The chance someone becomes infected seems to be just that – chance. Unfortunately, however, when the amoeba is present, when someone is infected – and when a fatality occurs, it is justifiably a high-profile event.
Compounding the problems surrounding the death of the Texas child was the fact that multiple water sources from the Brazosport Water Authority supply had the contaminating amoeba. According to the local ABC News affiliate, three water samples out of 11 taken tested positive for genetic material related to naegleria fowleri, including a test of a water hose bib at the boy's home as well as the splash pad where he had played.
The possibility that the local water system was contaminated prompted state and city officials to flush and disinfect the system; the CDC noted, in the meantime, that drinking contaminated water does not cause the infection. (Water must be forced up the nose of a person and in many cases, whether or not a person becomes infected is almost random, since other children playing at the same splash pad were unaffected by the amoeba).
While in many parts of the country, water parks, swimming pools and splash pads are closing down for the season, areas in the South, Southeast and West enjoy more temperate weather and can host outdoor water activities longer, if not all year long., meaning operators of such facilities need to be vigilant about stopping the amoeba. The fact that open-water swimming is on the uptick means event owners should investigate the risk of waterborne disease in venues being used.
Planners may also wish to consult with an event insurance company to plan for any additional coverage that may be necessary.
According to Sports Destination Management contributing writer Lorena Hatfield, marketing manager with K&K Insurance Groups, which provides coverage for sports events, planners should ascertain first, that the coverage needed is available.
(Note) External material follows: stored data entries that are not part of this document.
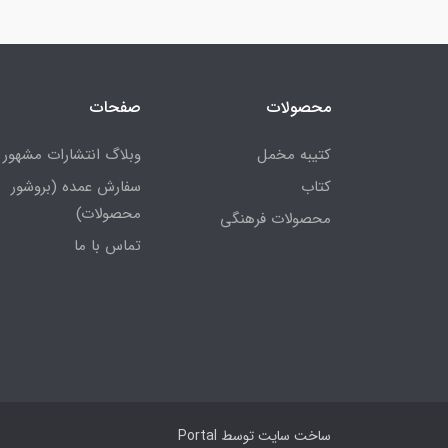
محصولات
صفحات
کتیبه مخمل
وبلاگ انتشارات مشهور
کتاب
سفارش عمده (بروشور
محصولات)
محصولات فرهنگی
تماس با ما
ساخت سایت توسط
Portal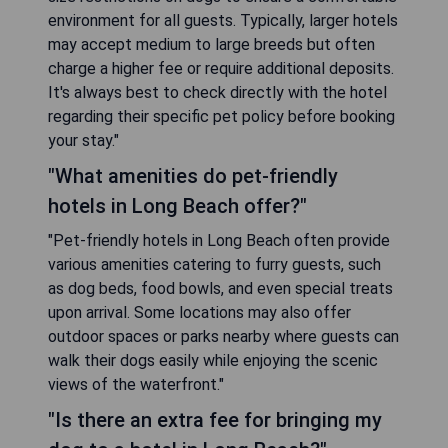
environment for all guests. Typically, larger hotels
may accept medium to large breeds but often
charge a higher fee or require additional deposits.
It's always best to check directly with the hotel
regarding their specific pet policy before booking
your stay."
"What amenities do pet-friendly
hotels in Long Beach offer?"
"Pet-friendly hotels in Long Beach often provide
various amenities catering to furry guests, such
as dog beds, food bowls, and even special treats
upon arrival. Some locations may also offer
outdoor spaces or parks nearby where guests can
walk their dogs easily while enjoying the scenic
views of the waterfront."
"Is there an extra fee for bringing my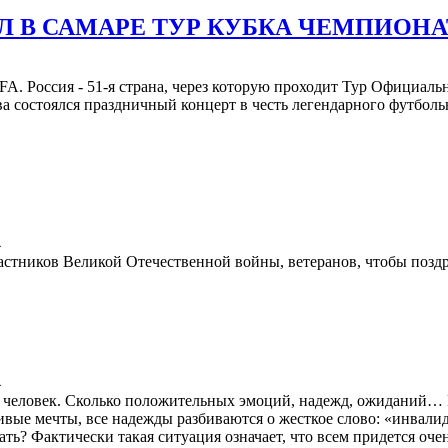
 В САМАРЕ ТУР КУБКА ЧЕМПИОНАТ
A. Россия - 51-я страна, через которую проходит Тур Официальн
 состоялся праздничный концерт в честь легендарного футболь
4
стников Великой Отечественной войны, ветеранов, чтобы поздра
4
й человек. Сколько положительных эмоций, надежд, ожиданий… Н
тливые мечты, все надежды разбиваются о жесткое слово: «инвали
ать? Фактически такая ситуация означает, что всем придется оче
K&K, for example, she noted, “does not offer coverage for water parks, but we do have programs with water risks such as camps and campgrounds. K&K does offer coverage for this type of exposure under our transmissible pathogens coverage. If a claim were to be brought against an organization that had purchased this coverage, they would be insured. It’s important to know that this is not standard coverage offered in the general marketplace.”
In addition, it may be advisable for planners to consult with their organization’s legal counsel who can review whether adequate warning is being provided to athletes on registration materials and other information.